**WORK REQUIRED**
Drop every image, then reproduce the data exactly as given.

**WORKING DATA**
┌──
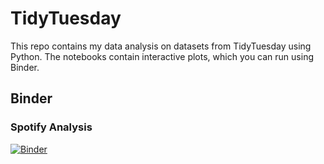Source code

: # TidyTuesday

This repo contains my data analysis on datasets from TidyTuesday using Python. The notebooks contain interactive plots, which you can run using Binder.

## Binder

### Spotify Analysis
[![Binder](https://mybinder.org/badge_logo.svg)](https://mybinder.org/v2/gh/tung2921/TidyTuesday-Python/master?filepath=https%3A%2F%2Fgithub.com%2Ftung2921%2FTidyTuesday-Python%2Fblob%2Fmaster%2FSpotify%2FSpotify_Songs.ipynb)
└──
**EXERCISE OUTPUT**
Source code

: # TidyTuesday

This repo contains my data analysis on datasets from TidyTuesday using Python. The notebooks contain interactive plots, which you can run using Binder.

## Binder

### Spotify Analysis
[![Binder](https://mybinder.org/badge_logo.svg)](https://mybinder.org/v2/gh/tung2921/TidyTuesday-Python/master?filepath=https%3A%2F%2Fgithub.com%2Ftung2921%2FTidyTuesday-Python%2Fblob%2Fmaster%2FSpotify%2FSpotify_Songs.ipynb)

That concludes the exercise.